Extracted material:
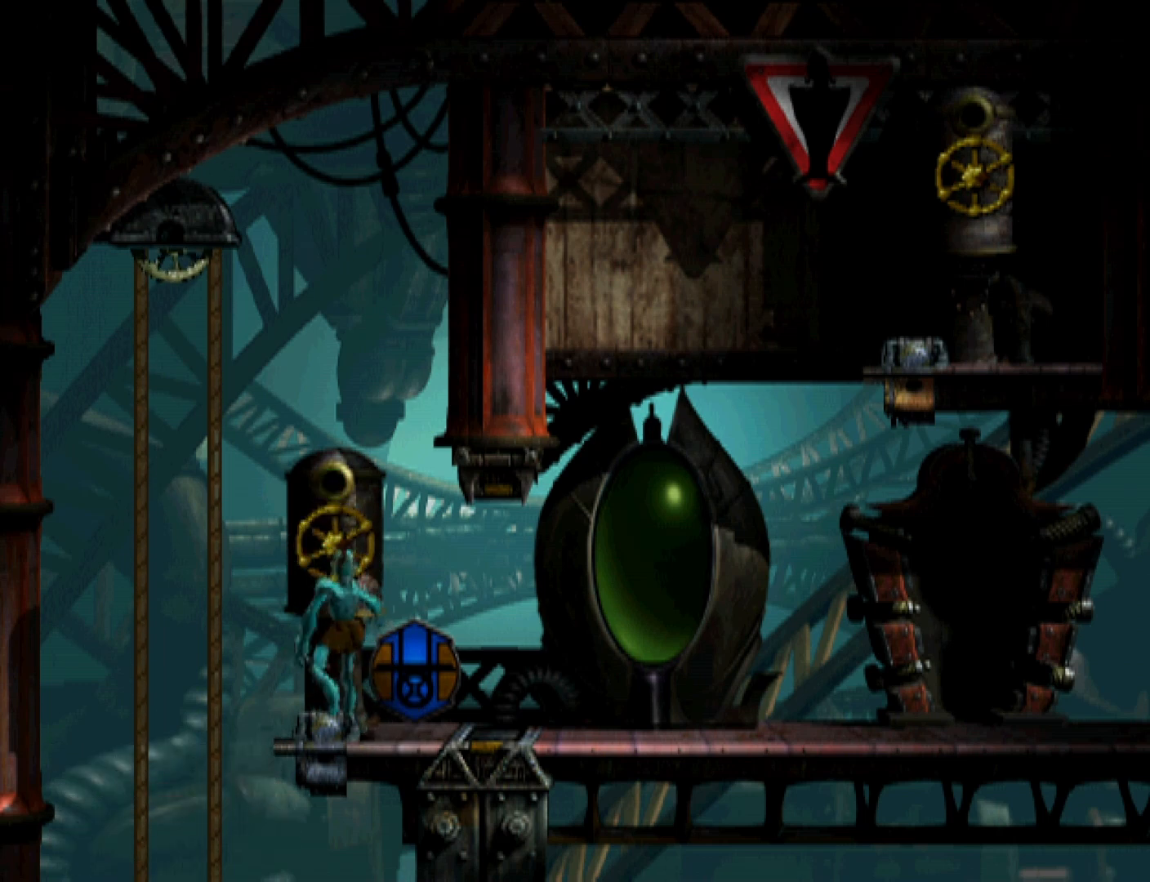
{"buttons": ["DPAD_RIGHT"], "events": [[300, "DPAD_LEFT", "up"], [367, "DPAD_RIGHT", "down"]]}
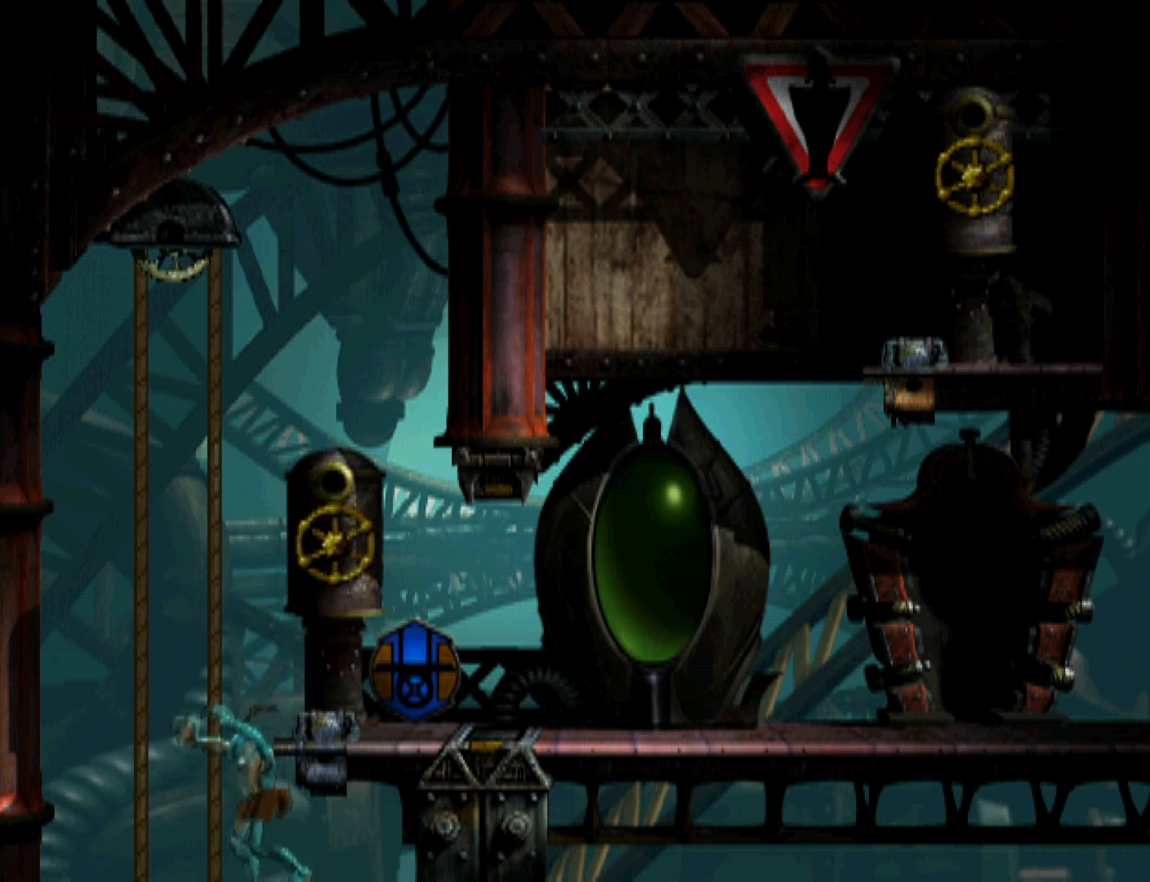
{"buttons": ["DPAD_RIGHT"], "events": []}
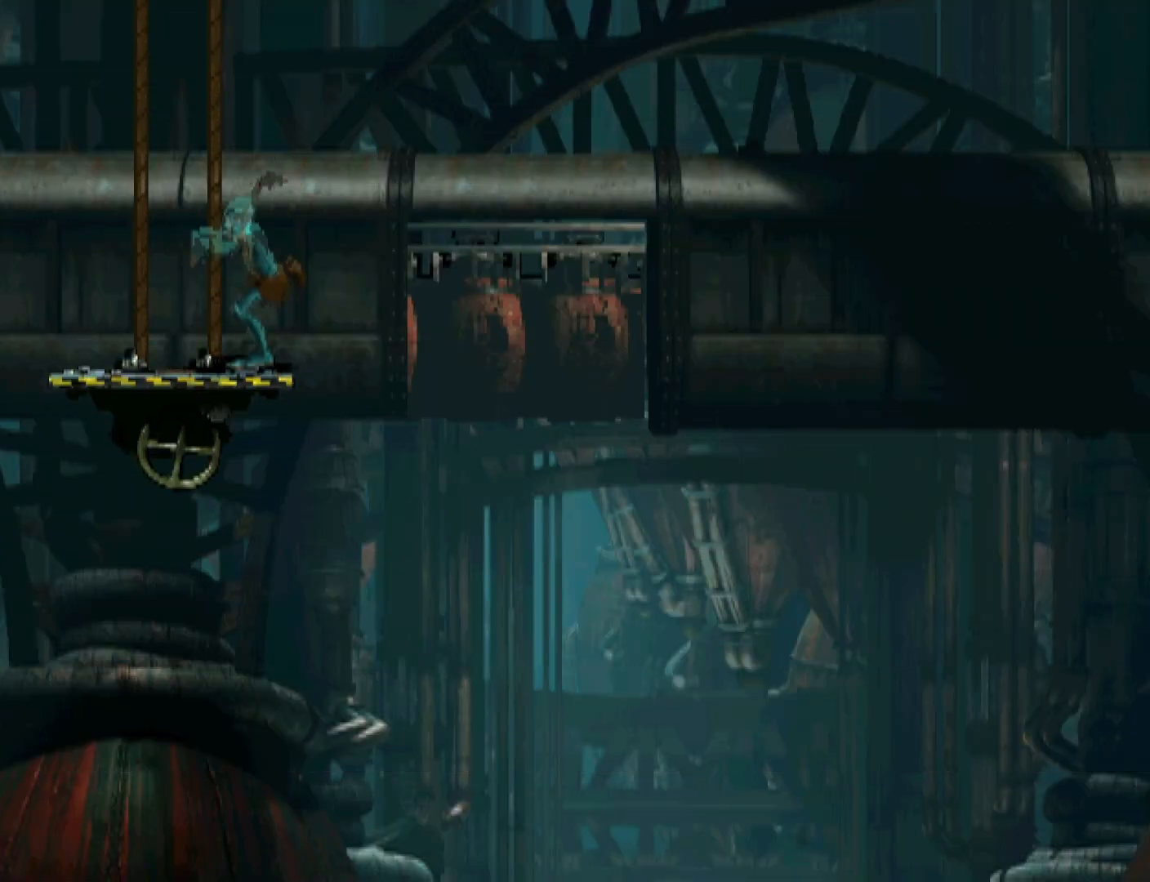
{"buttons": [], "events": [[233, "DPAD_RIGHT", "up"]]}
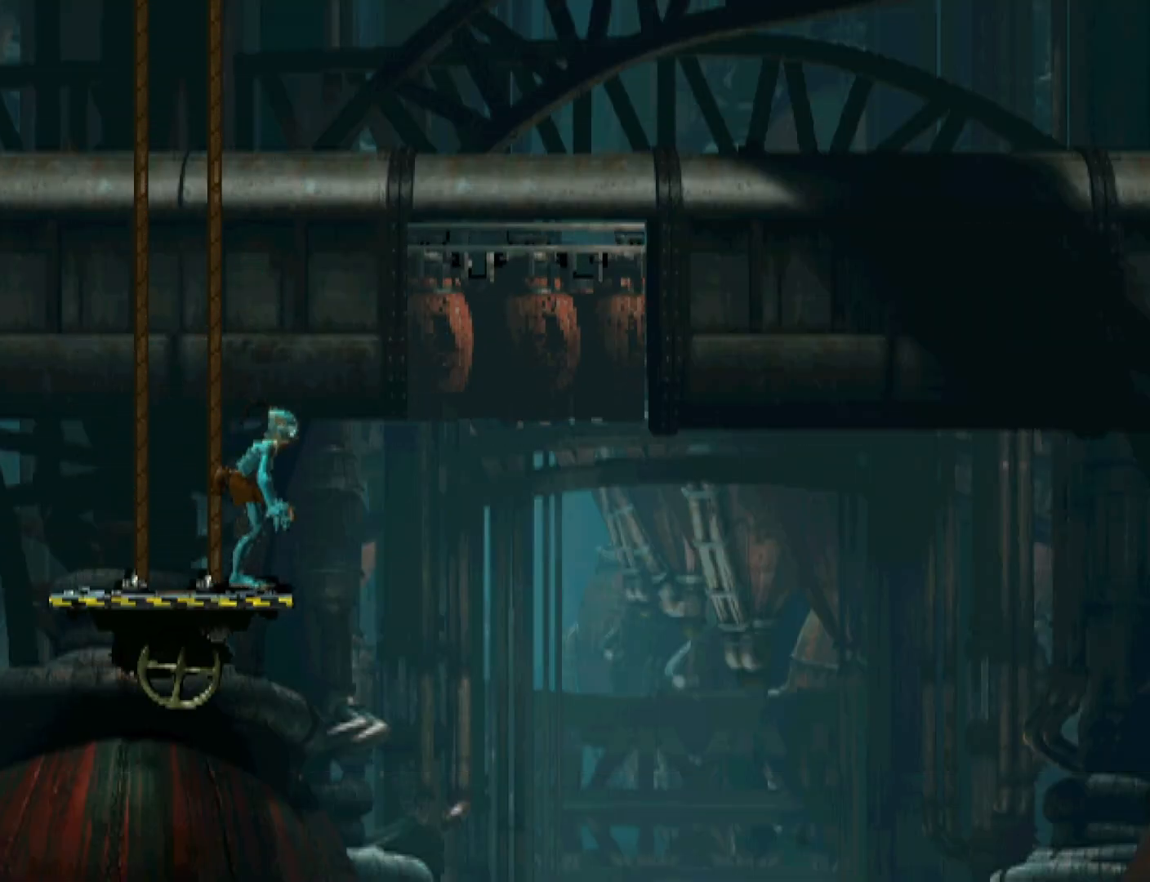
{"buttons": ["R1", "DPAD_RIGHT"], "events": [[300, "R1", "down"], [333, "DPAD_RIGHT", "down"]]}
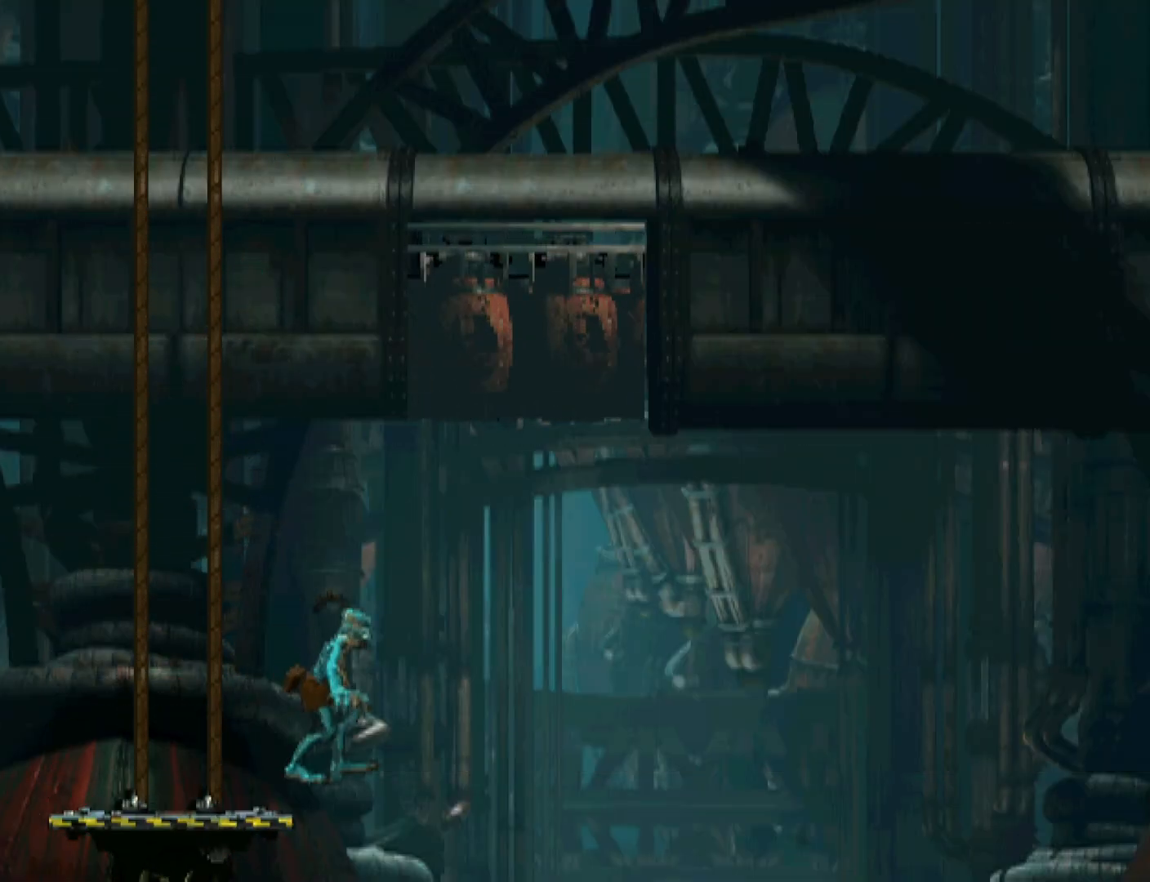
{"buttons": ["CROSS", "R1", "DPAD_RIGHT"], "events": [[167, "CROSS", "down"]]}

Task objective: Transcribe the listing in full. Leave the pictures out.

Your solution:
{"buttons": ["DPAD_RIGHT"], "events": [[300, "DPAD_LEFT", "up"], [367, "DPAD_RIGHT", "down"]]}
{"buttons": ["DPAD_RIGHT"], "events": []}
{"buttons": [], "events": [[233, "DPAD_RIGHT", "up"]]}
{"buttons": ["R1", "DPAD_RIGHT"], "events": [[300, "R1", "down"], [333, "DPAD_RIGHT", "down"]]}
{"buttons": ["CROSS", "R1", "DPAD_RIGHT"], "events": [[167, "CROSS", "down"]]}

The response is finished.